== Data supplied

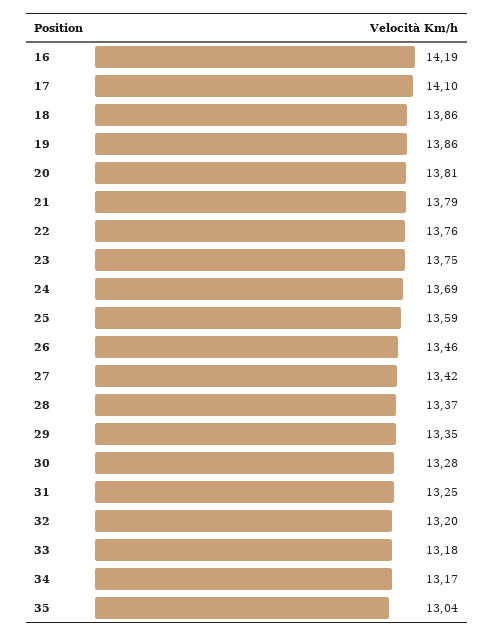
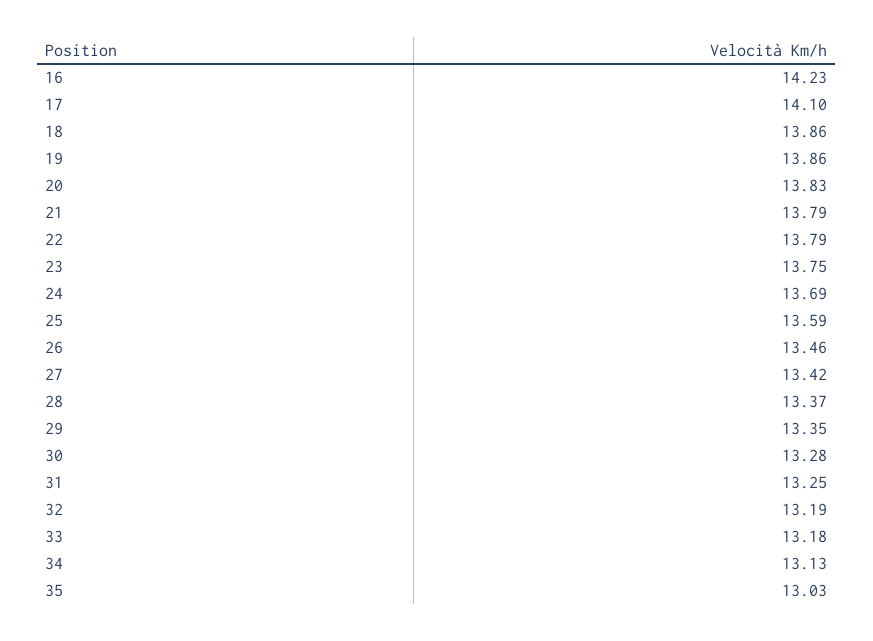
  {
-   "16": 14.19,
+   "16": 14.23,
    "17": 14.1,
    "18": 13.86,
    "19": 13.86,
-   "20": 13.81,
+   "20": 13.83,
    "21": 13.79,
-   "22": 13.76,
+   "22": 13.79,
    "23": 13.75,
    "24": 13.69,
    "25": 13.59,
    "26": 13.46,
    "27": 13.42,
    "28": 13.37,
    "29": 13.35,
    "30": 13.28,
    "31": 13.25,
-   "32": 13.2,
+   "32": 13.19,
    "33": 13.18,
-   "34": 13.17,
+   "34": 13.13,
-   "35": 13.04
+   "35": 13.03
  }

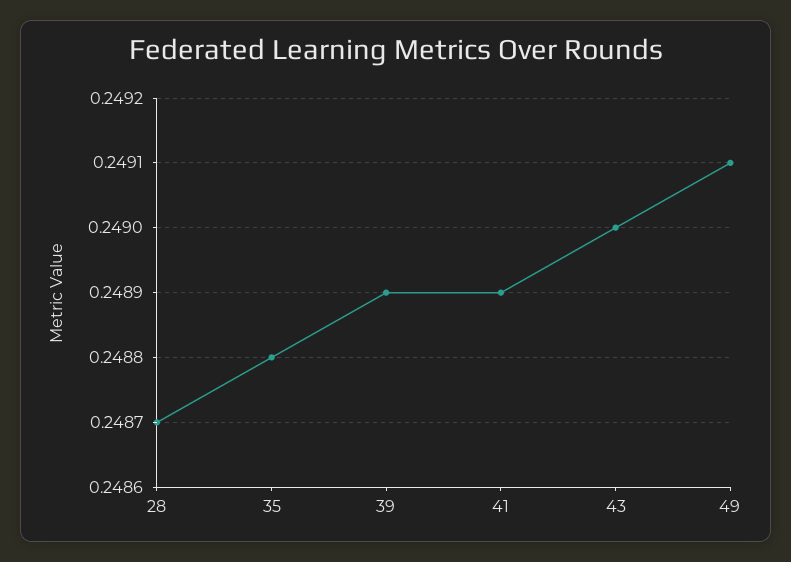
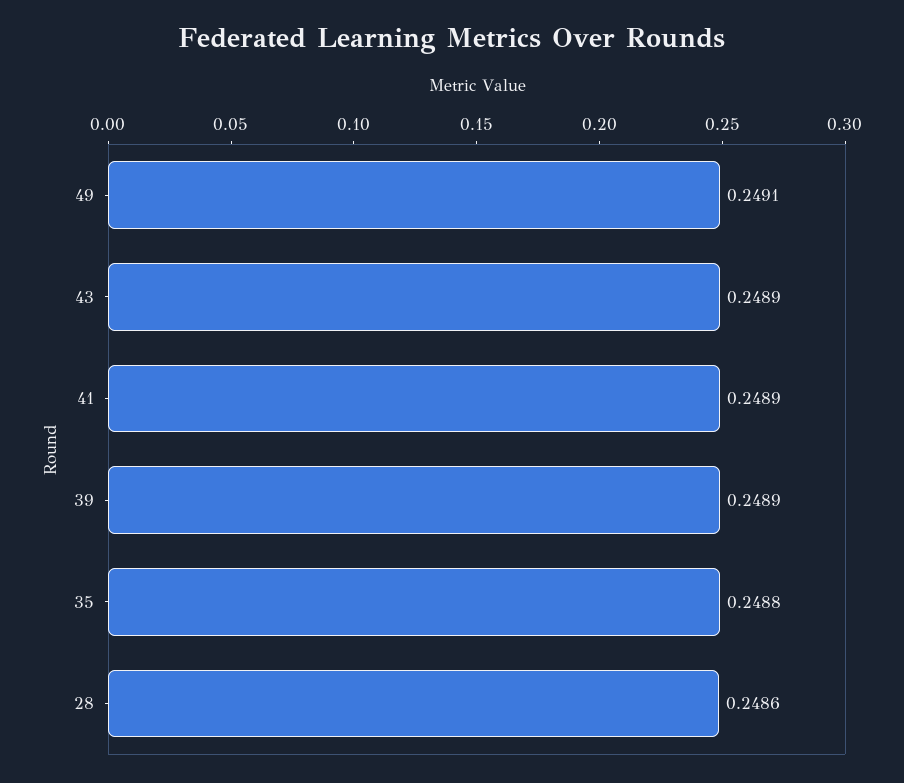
  {
-   "28": 0.2487,
+   "28": 0.2486,
    "35": 0.2488,
    "39": 0.2489,
    "41": 0.2489,
-   "43": 0.249,
+   "43": 0.2489,
    "49": 0.2491
  }

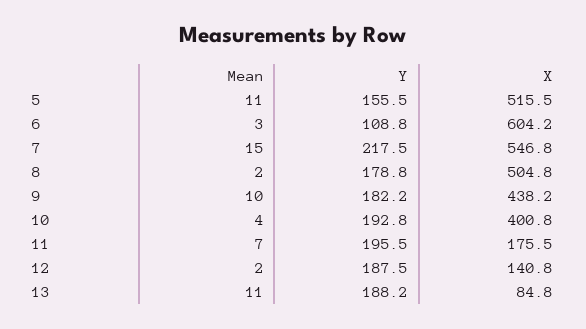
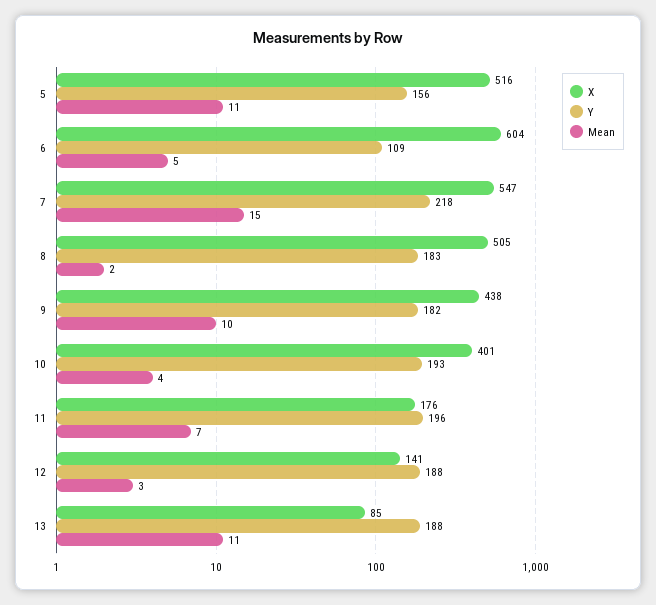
  {
    "Mean": {
      "5": 11,
-     "6": 3,
+     "6": 5,
      "7": 15,
      "8": 2,
      "9": 10,
      "10": 4,
      "11": 7,
-     "12": 2,
+     "12": 3,
      "13": 11
    },
    "Y": {
      "5": 155.5,
      "6": 108.8,
      "7": 217.5,
-     "8": 178.8,
+     "8": 183,
      "9": 182.2,
      "10": 192.8,
      "11": 195.5,
      "12": 187.5,
      "13": 188.2
    },
    "X": {
      "5": 515.5,
      "6": 604.2,
      "7": 546.8,
      "8": 504.8,
      "9": 438.2,
      "10": 400.8,
      "11": 175.5,
      "12": 140.8,
      "13": 84.8
    }
  }

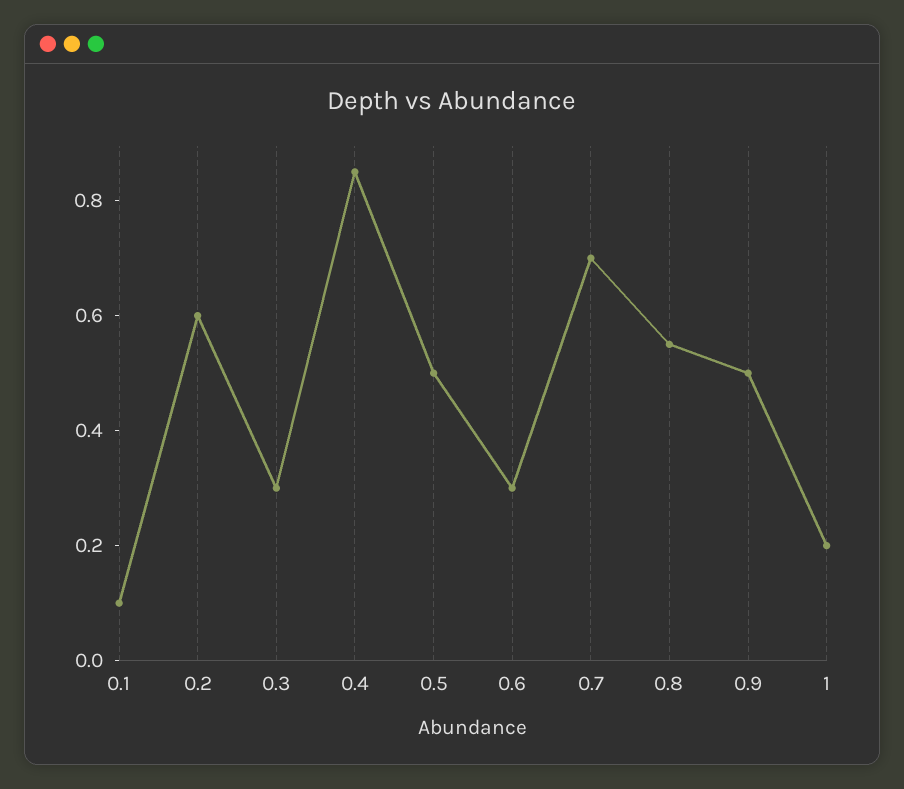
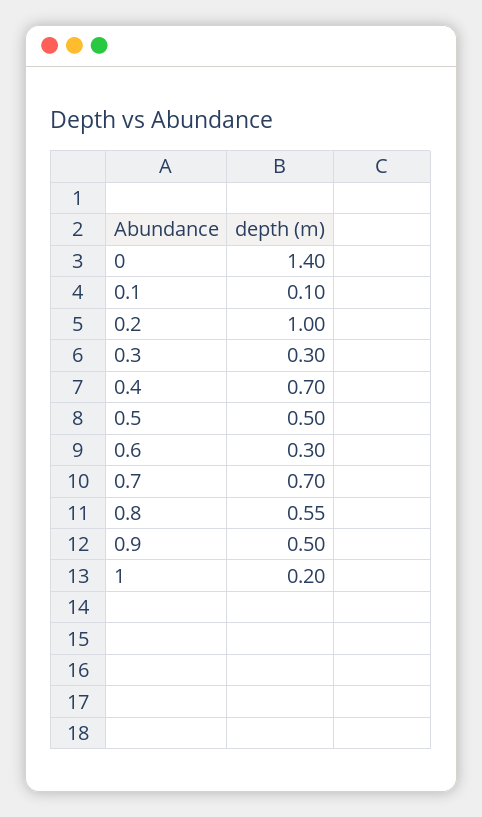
  {
    "0.1": 0.1,
-   "0.2": 0.6,
+   "0.2": 1,
    "0.3": 0.3,
-   "0.4": 0.85,
+   "0.4": 0.7,
    "0.5": 0.5,
    "0.6": 0.3,
    "0.7": 0.7,
    "0.8": 0.55,
    "0.9": 0.5,
-   "1": 0.2
+   "1": 0.2,
+   "0": 1.4
  }

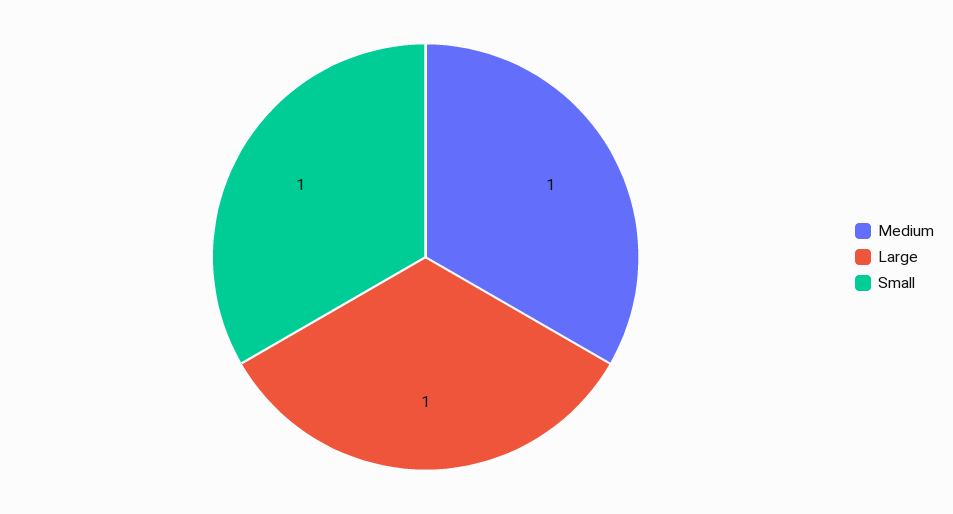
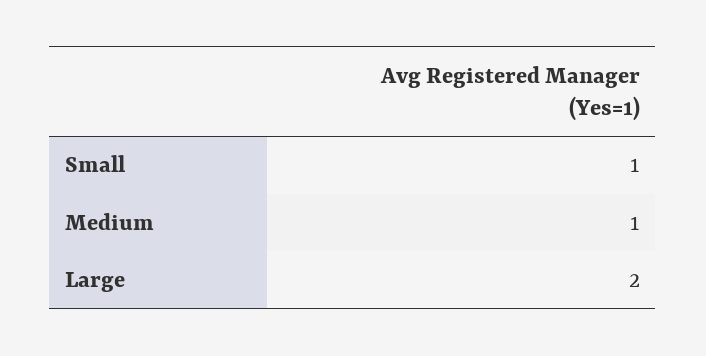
  {
    "Medium": 1,
-   "Large": 1,
+   "Large": 2,
    "Small": 1
  }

====

• _Task statement_
All entries above are to be restated exactly, with every image omitted.

• _Exercise answer_
  {
-   "16": 14.19,
+   "16": 14.23,
    "17": 14.1,
    "18": 13.86,
    "19": 13.86,
-   "20": 13.81,
+   "20": 13.83,
    "21": 13.79,
-   "22": 13.76,
+   "22": 13.79,
    "23": 13.75,
    "24": 13.69,
    "25": 13.59,
    "26": 13.46,
    "27": 13.42,
    "28": 13.37,
    "29": 13.35,
    "30": 13.28,
    "31": 13.25,
-   "32": 13.2,
+   "32": 13.19,
    "33": 13.18,
-   "34": 13.17,
+   "34": 13.13,
-   "35": 13.04
+   "35": 13.03
  }

  {
-   "28": 0.2487,
+   "28": 0.2486,
    "35": 0.2488,
    "39": 0.2489,
    "41": 0.2489,
-   "43": 0.249,
+   "43": 0.2489,
    "49": 0.2491
  }

  {
    "Mean": {
      "5": 11,
-     "6": 3,
+     "6": 5,
      "7": 15,
      "8": 2,
      "9": 10,
      "10": 4,
      "11": 7,
-     "12": 2,
+     "12": 3,
      "13": 11
    },
    "Y": {
      "5": 155.5,
      "6": 108.8,
      "7": 217.5,
-     "8": 178.8,
+     "8": 183,
      "9": 182.2,
      "10": 192.8,
      "11": 195.5,
      "12": 187.5,
      "13": 188.2
    },
    "X": {
      "5": 515.5,
      "6": 604.2,
      "7": 546.8,
      "8": 504.8,
      "9": 438.2,
      "10": 400.8,
      "11": 175.5,
      "12": 140.8,
      "13": 84.8
    }
  }

  {
    "0.1": 0.1,
-   "0.2": 0.6,
+   "0.2": 1,
    "0.3": 0.3,
-   "0.4": 0.85,
+   "0.4": 0.7,
    "0.5": 0.5,
    "0.6": 0.3,
    "0.7": 0.7,
    "0.8": 0.55,
    "0.9": 0.5,
-   "1": 0.2
+   "1": 0.2,
+   "0": 1.4
  }

  {
    "Medium": 1,
-   "Large": 1,
+   "Large": 2,
    "Small": 1
  }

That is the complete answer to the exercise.